10.How does a protection system works?
Main components in Protection system
Here, we can identify the main components used in a protection system.
Protection relays are key devices that detect faults using input from measurement units, such as Current Transformers (CTs) and Potential Transformers (PTs), which are connected to the feeder circuit to monitor current and voltage levels.
A battery system plays a crucial role by powering the control circuit, which ensures the operation of circuit breakers and protection relays to isolate faulted sections of the network.
How does a protection system works as shown below diagram?
Here, we can observe how the protection system functions.
In this example, the electrical power flows from the transformer to the connected load through a circuit breaker, with a current transformer (CT) installed to monitor the current in the line. During normal operation, the current stays within acceptable limits, and although the CT continuously sends a proportional signal to the electromechanical relay, the resulting magnetic force is not enough to rotate the disc inside the relay. The torque developed is minimal and held back by a restraining spring, so the relay remains inactive. When a fault—such as a short circuit or heavy overload—occurs, the current suddenly increases. The CT detects this rise and delivers a stronger current to the relay’s operating coil. This strengthens the magnetic flux and induces eddy currents in the metallic disc, which produces a torque. Once the torque exceeds the restraining spring’s resistance, the disc starts rotating. As it turns, it eventually causes the relay contacts to shift from their normal position, closing the trip circuit. This sends a signal to open the circuit breaker, disconnecting the faulted section and protecting the system from further damage.
Normal working condition after fault clearance
You can see here that the fault is detected and controlled by the relay and circuit breaker. Once the fault is cleared, the relay returns to its default position, as the circuit breaker has already interrupted the fault current. After troubleshooting and resolving the issue, the feeder is ready to resume supplying power.
How does protection system works? ( Traditional Electromechanical Relay's)
The device operates on the principle of electromagnetic induction. A changing magnetic field induces an EMF in the metal disk. This creates circulating eddy currents that interact with the magnetic field. As a result, a torque is produced, causing the disk to rotate.
In this case, the relay is protecting the feeder, not the transformer itself. The CT and relay are positioned on the outgoing feeder side, monitoring the current delivered from the transformer to the load. Their role is to ensure that any abnormal condition on the feeder, such as an overload or short circuit, is quickly detected and isolated before it can cause damage to the transformer or downstream equipment.
The relay's sensitivity is determined by its plug setting, which sets the current level required to initiate operation.
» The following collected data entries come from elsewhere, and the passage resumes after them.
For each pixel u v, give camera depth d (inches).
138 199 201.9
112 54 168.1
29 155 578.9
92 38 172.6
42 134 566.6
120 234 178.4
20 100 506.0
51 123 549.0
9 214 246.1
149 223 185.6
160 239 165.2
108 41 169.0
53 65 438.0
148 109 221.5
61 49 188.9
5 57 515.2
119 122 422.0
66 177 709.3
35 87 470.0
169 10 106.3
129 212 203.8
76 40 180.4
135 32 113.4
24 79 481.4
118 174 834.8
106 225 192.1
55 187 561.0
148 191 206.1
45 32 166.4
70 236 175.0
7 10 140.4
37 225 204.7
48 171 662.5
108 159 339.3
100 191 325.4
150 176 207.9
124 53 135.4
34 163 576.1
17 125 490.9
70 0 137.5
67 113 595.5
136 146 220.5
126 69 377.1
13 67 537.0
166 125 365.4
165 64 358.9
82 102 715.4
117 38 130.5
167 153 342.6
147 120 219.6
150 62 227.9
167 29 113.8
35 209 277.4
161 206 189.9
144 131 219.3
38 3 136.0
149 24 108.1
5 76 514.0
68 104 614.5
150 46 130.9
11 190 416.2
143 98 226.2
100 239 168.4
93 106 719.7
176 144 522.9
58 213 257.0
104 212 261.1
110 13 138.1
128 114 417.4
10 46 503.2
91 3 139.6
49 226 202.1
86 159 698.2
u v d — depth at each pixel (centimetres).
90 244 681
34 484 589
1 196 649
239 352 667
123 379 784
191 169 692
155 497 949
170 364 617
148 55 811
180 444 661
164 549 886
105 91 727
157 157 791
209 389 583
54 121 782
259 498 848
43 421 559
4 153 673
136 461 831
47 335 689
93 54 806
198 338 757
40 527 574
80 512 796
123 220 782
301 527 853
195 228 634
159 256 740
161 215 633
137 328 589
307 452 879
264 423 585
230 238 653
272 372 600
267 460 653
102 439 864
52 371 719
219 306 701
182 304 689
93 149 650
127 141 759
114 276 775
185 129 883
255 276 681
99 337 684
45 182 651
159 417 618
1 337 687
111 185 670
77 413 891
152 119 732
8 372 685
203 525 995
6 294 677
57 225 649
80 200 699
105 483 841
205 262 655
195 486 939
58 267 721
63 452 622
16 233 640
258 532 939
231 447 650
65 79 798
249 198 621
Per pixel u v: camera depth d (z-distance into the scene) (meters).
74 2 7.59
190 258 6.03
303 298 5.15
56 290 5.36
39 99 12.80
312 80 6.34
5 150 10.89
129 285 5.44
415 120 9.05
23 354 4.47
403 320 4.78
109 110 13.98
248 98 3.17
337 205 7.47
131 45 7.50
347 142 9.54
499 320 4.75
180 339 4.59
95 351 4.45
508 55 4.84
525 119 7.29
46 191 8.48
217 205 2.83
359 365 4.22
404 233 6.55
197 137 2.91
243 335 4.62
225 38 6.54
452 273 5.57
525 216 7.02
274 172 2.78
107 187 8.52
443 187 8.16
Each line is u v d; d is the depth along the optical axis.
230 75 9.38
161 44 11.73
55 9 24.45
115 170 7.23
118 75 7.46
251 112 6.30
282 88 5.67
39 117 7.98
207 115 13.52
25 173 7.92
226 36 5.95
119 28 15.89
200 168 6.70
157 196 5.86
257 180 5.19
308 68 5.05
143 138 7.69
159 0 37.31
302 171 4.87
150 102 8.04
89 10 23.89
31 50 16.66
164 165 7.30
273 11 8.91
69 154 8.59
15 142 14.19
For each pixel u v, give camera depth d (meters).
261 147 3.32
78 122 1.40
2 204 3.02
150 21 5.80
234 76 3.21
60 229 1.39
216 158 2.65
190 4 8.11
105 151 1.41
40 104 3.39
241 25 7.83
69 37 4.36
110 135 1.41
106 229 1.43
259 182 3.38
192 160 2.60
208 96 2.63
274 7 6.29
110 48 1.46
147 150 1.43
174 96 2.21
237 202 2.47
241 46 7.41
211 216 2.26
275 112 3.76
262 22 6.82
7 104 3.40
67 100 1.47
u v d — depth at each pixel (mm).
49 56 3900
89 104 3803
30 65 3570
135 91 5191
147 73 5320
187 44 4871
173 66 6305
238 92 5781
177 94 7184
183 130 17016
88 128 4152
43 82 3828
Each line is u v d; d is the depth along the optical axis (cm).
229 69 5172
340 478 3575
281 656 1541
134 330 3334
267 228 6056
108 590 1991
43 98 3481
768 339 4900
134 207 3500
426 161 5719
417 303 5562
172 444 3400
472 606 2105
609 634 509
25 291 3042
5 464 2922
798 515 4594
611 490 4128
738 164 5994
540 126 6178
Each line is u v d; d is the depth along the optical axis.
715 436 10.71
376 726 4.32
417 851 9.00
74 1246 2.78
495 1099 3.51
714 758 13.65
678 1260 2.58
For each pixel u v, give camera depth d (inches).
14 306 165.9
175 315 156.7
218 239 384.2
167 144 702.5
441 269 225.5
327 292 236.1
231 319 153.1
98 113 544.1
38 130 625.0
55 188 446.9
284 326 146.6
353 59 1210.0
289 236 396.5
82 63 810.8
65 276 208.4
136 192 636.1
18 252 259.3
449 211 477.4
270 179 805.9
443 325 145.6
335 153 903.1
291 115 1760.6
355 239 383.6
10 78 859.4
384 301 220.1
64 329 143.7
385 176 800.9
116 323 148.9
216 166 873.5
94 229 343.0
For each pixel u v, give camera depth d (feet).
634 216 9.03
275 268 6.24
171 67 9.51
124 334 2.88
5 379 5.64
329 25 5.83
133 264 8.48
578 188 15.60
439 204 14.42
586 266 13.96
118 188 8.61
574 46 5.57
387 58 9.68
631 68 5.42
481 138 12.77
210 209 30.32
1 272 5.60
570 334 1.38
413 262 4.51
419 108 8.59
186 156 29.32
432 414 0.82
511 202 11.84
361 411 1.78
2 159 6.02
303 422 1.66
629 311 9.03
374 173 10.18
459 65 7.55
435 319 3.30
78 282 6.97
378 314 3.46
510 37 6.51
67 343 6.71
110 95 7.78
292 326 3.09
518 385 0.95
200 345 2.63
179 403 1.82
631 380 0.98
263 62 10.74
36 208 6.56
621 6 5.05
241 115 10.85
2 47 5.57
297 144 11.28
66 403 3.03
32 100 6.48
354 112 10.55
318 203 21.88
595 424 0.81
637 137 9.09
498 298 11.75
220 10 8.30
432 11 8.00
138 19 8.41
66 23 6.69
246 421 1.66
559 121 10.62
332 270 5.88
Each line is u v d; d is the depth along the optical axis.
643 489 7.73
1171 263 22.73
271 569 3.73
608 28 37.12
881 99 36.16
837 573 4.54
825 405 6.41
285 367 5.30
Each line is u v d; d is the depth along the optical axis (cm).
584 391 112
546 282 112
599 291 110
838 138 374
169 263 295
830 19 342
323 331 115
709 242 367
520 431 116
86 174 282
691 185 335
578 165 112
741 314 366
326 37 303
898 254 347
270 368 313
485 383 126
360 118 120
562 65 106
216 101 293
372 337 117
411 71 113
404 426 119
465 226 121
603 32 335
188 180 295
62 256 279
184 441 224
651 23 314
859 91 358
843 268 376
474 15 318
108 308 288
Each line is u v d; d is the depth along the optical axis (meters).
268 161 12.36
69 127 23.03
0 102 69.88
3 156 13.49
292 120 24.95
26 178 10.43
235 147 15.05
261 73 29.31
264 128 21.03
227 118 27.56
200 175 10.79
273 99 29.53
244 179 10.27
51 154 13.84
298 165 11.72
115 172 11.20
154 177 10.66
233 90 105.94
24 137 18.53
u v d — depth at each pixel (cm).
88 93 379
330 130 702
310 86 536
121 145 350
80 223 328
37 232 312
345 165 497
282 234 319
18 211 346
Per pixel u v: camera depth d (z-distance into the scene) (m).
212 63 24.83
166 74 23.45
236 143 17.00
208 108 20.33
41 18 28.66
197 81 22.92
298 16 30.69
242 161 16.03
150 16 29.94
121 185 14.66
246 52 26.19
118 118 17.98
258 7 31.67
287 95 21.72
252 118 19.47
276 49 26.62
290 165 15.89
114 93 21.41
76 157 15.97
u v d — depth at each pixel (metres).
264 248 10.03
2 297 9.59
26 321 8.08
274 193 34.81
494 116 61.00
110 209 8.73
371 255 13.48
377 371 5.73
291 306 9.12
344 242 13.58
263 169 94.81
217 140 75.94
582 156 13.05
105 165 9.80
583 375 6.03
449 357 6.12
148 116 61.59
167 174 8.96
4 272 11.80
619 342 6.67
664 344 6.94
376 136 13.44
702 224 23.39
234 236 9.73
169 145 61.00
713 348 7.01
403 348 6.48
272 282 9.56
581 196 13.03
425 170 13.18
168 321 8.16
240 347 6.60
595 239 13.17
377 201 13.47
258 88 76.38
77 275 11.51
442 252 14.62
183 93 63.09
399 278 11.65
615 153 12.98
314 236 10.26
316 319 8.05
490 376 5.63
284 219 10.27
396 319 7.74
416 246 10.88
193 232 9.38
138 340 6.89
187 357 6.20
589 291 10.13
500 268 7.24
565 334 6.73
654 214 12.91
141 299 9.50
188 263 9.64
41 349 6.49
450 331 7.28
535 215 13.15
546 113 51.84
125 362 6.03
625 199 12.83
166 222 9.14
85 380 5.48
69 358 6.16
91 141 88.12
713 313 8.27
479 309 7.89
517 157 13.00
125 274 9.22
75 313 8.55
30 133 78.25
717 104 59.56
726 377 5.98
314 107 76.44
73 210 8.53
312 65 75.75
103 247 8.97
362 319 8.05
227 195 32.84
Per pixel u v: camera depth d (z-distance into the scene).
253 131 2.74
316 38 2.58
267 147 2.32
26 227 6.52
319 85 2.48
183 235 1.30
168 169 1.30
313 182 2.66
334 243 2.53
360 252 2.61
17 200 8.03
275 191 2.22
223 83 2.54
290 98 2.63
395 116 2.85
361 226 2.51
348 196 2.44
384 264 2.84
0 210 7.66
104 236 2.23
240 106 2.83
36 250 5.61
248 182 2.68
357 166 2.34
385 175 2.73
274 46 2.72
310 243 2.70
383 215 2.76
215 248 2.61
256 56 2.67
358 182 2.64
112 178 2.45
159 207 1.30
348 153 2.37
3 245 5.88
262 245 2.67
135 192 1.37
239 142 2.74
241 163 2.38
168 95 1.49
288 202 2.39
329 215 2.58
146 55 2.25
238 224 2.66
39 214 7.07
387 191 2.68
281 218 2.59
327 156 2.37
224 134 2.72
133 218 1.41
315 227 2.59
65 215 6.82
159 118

For instance, if the CT has a secondary rating of 5 A and the plug setting is set to 150%, the relay will pick up at 7.5 A (1.5 × 5 A). This is called the pickup value—the minimum current needed for the disc to begin rotating. If the actual current during a fault is, say, 15 A, then the Plug Setting Multiplier (PSM) would be 15 / 7.5 = 2. A higher PSM means the fault is more severe, so the relay will act faster due to the inverse-time characteristic higher fault currents result in shorter trip times. This coordinated response ensures reliable protection of the feeder without unnecessary tripping under normal load fluctuations.